Results: Phylogenetic analyses revealed that CRF12_BF viruses from Argentina and Uruguay constitute a single epidemic with multiple genetic exchanges among countries; whereas circulation of the CRF38_BF seems to be confined to Uruguay. The mean estimated substitution rate of CRF12_BF at pol gene (2.5 x 10-3 substitutions/site/year) was similar to that previously described for subtype B. According to our estimates, CRF12_BF and CRF38_BF originated at 1983 (1978-1988) and 1986 (1981-1990), respectively. After their emergence, the CRF12_BF and CRF38_BF epidemics seem to have experienced a period of rapid expansion with initial growth rates of around 1.2 year-1 and 0.9 year-1, respectively. Later, the rate of spread of these CRFs_BF seems to have slowed down since the mid-1990s.

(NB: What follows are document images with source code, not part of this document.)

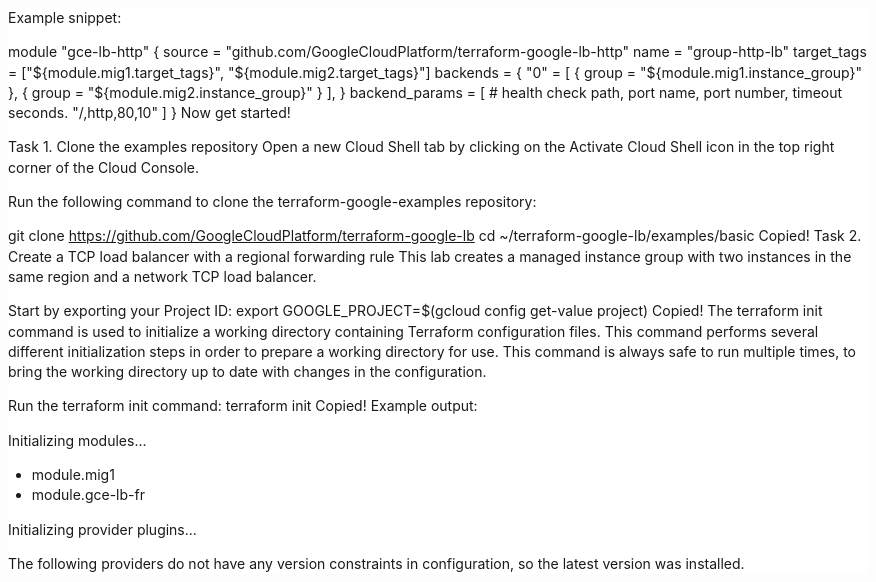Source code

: Example snippet:

module "gce-lb-http" {
  source            = "github.com/GoogleCloudPlatform/terraform-google-lb-http"
  name              = "group-http-lb"
  target_tags       = ["${module.mig1.target_tags}", "${module.mig2.target_tags}"]
  backends          = {
    "0" = [
      { group = "${module.mig1.instance_group}" },
      { group = "${module.mig2.instance_group}" }
    ],
  }
  backend_params    = [
    # health check path, port name, port number, timeout seconds.
    "/,http,80,10"
  ]
}
Now get started!

Task 1. Clone the examples repository
Open a new Cloud Shell tab by clicking on the Activate Cloud Shell icon in the top right corner of the Cloud Console.

Run the following command to clone the terraform-google-examples repository:

git clone https://github.com/GoogleCloudPlatform/terraform-google-lb
cd ~/terraform-google-lb/examples/basic
Copied!
Task 2. Create a TCP load balancer with a regional forwarding rule
This lab creates a managed instance group with two instances in the same region and a network TCP load balancer.

Start by exporting your Project ID:
export GOOGLE_PROJECT=$(gcloud config get-value project)
Copied!
The terraform init command is used to initialize a working directory containing Terraform configuration files. This command performs several different initialization steps in order to prepare a working directory for use. This command is always safe to run multiple times, to bring the working directory up to date with changes in the configuration.

Run the terraform init command:
terraform init
Copied!
Example output:

Initializing modules...
- module.mig1
- module.gce-lb-fr

Initializing provider plugins...

The following providers do not have any version constraints in configuration, so the latest version was installed.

Conclusions: Our results suggest that CRF12_BF and CRF38_BF viruses were generated during the 1980s, shortly after the estimated introduction of subtype F1 in South America (~1975-1980). After an initial phase of fast exponential expansion, the rate of spread of both CRFs_BF epidemics seems to have slowed down, thereby following a demographic pattern that resembles those previously reported for the HIV-1 epidemics in Brazil, USA, and Western Europe.

Figure 1

Virus analyses. a) Genomic mosaic structure of CRF12_BF and CRF38_BF viruses. Green, subtype F1; blue subtype B; white, unknown subtype. Numbers above breakpoints refer to nucleotide positions in the HXB2 genome. Vertical dotted lines indicate the pol gene fragment (nucleotides 2266-3705) used in the present study. b) Majority-rule Bayesian consensus tree of the pol gene of HIV-1 CRFs_BF circulating in Argentina (red), Uruguay (blue), and Brazil (black). Posterior probability values are indicated only at key nodes. Brackets indicate the monophyletic clusters formed by each CRF. Boxes indicate the two Uruguayan sub-cluters identified within the CRF12_BF clade. Positions of the full-length characterized CRF12_BF and CRF38_BF reference sequences are marked with asterisks. The tree was rooted on midpoint and horizontal branch lengths are drawn to scale with the bar at the bottom indicating 0.03 nucleotide substitutions per site. Representative bootscanning plots of the pol gene fragment of CRF12_BF (A32879) and CRF38_BF (UY03_3389) reference sequences are depicted on the right. Reference sequences used for these analyses were as follows: subtype B (BZ126, blue), subtype F1 (BZ167, green), subtype C (92BR025, gray) and subtype A1 (U455, red).

Figure 2

Time-scaled Bayesian phylogenies and corresponding Bayesian skyline plots (BSP) for the HIV-1 CRF12_BF (a) and CRF38_BF (b) epidemics. Time-scaled phylogenies and BSP were generated under a relaxed molecular clock model using BEAST. Branch lengths of the trees represent time (see the time scale at the X-axis of each graph). BSP represent estimates of effective number of infections (Y-axis; log₁₀ scale) through time (X-axis; calendar years). Median (solid line) and upper and lower 95% HPD (dashed lines) estimates of the effective number of infections are shown in each graph.